Even if Beijing is serious about that, protecting capitalism and protecting its richest representatives are two different things. Hong Kong in particular is a good place to observe how bad governance can slowly break a former model of efficiency, constitutionality, and free and fair enterprise.

When school kids and university students boycott their classes, when the good people of Hong Kong take to the streets, it is because they feel betrayed. Beijing doesn't want to keep the promise it made in 1997 when Hong Kong was returned to China — the promise of free, general elections.

But it's not just an abstract love of democracy and idealistic demands that are driving Hongkongers into the streets. It is the concrete experience of the past few years. They feel they are being miserably governed.
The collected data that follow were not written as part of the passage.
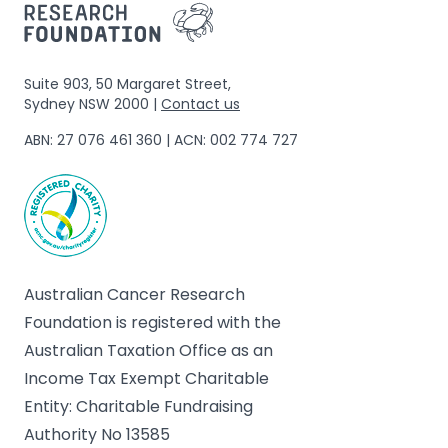
Suite 903, 50 Margaret Street,
Sydney NSW 2000 |
Contact us
ABN: 27 076 461 360 | ACN: 002 774 727
Australian Cancer Research
Foundation is registered with the
Australian Taxation Office as an
Income Tax Exempt Charitable
Entity: Charitable Fundraising
Authority No 13585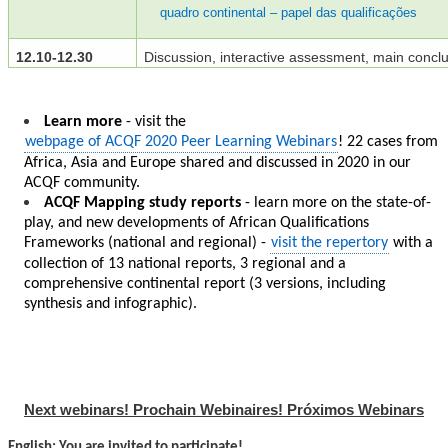
quadro continental – papel das qualificações
12.10-12.30
Discussion, interactive assessment, main concl
Learn more
- visit the
webpage of ACQF 2020 Peer Learning Webinars
! 22 cases from
Africa, Asia and Europe shared and discussed in 2020 in our
ACQF community.
ACQF Mapping study reports
- learn more on the state-of-
play, and new developments of African Qualifications
Frameworks (national and regional) -
visit the repertory
with a
collection of 13 national reports, 3 regional and a
comprehensive continental report (3 versions, including
synthesis and infographic).
Next webinars! Prochain Webinaires! Próximos Webinars
English: You are invited to participate!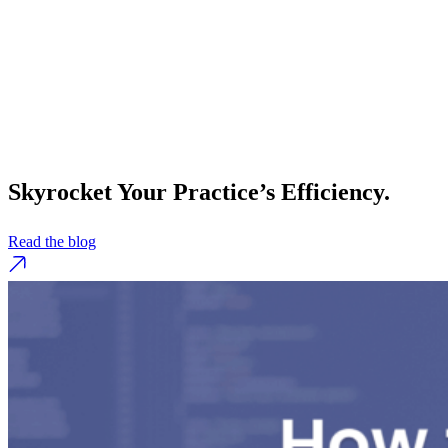
Skyrocket Your Practice’s Efficiency.
Read the blog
Beijing appoints marionettes as government heads, and they are beholden to the Communist Party, not Hong Kong's citizens. Encroaching nepotism and corruption have by now become widespread. Real estate tycoons will get a hearing, but not the simple citizen. Social inequality has increased inordinately.

It's a David-and-Goliath fight. Beijing has the power, and Beijing has the arms. The question is going to be just how wisely it reacts. Everything is possible. On other fronts, Chinese President Xi Jinping's leadership is currently showing a frightening lack of willingness to compromise. In Hong Kong, his administration's harsh rhetoric and threats have in the past few months mobilized citizens and turned a whole generation of young people into opponents. It is the young people who are driving the protests.

It's worth asking what's driving the Communist Party, which is in the process of making itself new enemies for several decades to come. And what is it capable of? Is there the threat in Hong Kong of the sort of violence seen in 1989 in Beijing's Tiananmen Square? The answer will depend on just how contagious Beijing believes the protests can be. Hong Kong has in the past been a test lab for China, and that's exactly what the Communist Party now fears.